Records for processing START

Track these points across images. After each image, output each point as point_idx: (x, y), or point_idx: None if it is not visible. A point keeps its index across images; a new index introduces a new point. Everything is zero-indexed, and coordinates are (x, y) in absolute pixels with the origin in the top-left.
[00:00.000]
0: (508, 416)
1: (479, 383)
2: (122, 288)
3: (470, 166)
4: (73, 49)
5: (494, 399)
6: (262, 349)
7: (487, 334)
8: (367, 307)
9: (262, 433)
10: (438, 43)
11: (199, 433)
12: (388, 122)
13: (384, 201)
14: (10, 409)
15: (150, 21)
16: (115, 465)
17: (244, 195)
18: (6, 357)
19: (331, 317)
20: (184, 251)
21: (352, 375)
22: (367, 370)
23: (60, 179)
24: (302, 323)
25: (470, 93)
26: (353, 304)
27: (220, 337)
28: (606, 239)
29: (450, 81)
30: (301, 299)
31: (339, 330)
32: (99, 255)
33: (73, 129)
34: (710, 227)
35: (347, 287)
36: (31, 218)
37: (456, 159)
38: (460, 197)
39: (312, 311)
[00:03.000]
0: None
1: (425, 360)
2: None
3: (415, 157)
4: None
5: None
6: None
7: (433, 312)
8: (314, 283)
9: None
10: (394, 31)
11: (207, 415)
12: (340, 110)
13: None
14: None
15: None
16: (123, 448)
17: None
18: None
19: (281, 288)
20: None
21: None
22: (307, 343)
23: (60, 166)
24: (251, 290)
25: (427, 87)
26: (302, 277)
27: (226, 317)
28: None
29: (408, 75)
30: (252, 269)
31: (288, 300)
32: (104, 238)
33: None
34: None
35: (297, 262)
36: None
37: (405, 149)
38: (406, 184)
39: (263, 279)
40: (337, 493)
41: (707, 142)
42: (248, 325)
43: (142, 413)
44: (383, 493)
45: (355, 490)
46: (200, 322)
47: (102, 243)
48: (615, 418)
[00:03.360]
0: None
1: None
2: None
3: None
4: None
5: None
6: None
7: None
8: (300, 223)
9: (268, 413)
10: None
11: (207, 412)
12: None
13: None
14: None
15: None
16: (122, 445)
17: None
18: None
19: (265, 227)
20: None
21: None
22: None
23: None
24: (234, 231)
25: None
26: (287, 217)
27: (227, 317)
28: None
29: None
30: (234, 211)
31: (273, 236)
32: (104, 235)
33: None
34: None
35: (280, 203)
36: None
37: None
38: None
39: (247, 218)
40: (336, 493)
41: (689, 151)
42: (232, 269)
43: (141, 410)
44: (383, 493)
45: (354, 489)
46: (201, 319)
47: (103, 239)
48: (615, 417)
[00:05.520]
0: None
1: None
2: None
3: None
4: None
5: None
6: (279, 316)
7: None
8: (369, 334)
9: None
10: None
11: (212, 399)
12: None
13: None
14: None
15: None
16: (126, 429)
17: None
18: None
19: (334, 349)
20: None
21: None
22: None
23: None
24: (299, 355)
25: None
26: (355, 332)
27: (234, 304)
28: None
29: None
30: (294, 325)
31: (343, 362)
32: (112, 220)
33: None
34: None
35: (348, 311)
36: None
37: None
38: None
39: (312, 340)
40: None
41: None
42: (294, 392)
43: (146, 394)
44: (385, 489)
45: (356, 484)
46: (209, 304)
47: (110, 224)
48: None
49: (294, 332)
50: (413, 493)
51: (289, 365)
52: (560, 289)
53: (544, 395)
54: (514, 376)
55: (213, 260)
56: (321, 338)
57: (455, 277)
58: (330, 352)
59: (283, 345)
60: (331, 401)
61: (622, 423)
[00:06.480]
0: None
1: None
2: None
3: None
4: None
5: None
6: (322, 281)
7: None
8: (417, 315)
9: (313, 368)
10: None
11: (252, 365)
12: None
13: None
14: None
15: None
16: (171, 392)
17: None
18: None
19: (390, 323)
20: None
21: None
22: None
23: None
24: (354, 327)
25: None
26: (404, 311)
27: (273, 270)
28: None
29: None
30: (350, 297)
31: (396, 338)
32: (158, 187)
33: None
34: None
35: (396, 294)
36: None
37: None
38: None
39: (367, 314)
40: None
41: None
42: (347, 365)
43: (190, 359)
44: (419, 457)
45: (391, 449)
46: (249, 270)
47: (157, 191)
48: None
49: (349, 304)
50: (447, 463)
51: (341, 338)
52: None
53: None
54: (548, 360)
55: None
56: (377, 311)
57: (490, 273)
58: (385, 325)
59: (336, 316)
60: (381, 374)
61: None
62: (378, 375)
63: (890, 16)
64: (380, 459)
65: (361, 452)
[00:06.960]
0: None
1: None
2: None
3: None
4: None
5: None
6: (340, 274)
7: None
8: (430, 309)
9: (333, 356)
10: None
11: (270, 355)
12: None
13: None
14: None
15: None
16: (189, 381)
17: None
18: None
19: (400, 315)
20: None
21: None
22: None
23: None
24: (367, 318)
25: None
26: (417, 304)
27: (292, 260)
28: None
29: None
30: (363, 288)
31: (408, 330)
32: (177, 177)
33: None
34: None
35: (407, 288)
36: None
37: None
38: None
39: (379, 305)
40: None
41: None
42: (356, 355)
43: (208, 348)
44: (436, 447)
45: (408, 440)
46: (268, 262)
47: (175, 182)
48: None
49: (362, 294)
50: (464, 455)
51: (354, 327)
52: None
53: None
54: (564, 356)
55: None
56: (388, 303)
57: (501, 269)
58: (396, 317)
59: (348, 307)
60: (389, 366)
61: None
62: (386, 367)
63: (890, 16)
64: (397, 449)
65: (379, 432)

Records for processing END

What you have to do - Restate, word for word and without additions, every line from the top of the listing above through the line that contains "24: (302, 323)".

Solution for this task -
Track these points across images. After each image, output each point as point_idx: (x, y), or point_idx: None if it is not visible. A point keeps its index across images; a new index introduces a new point. Everything is zero-indexed, and coordinates are (x, y) in absolute pixels with the origin in the top-left.
[00:00.000]
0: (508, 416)
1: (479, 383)
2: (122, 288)
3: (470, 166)
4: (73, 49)
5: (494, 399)
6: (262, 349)
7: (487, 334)
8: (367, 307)
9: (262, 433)
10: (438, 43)
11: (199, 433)
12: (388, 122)
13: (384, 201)
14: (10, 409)
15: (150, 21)
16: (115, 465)
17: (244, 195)
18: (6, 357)
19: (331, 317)
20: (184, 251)
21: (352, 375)
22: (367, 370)
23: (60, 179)
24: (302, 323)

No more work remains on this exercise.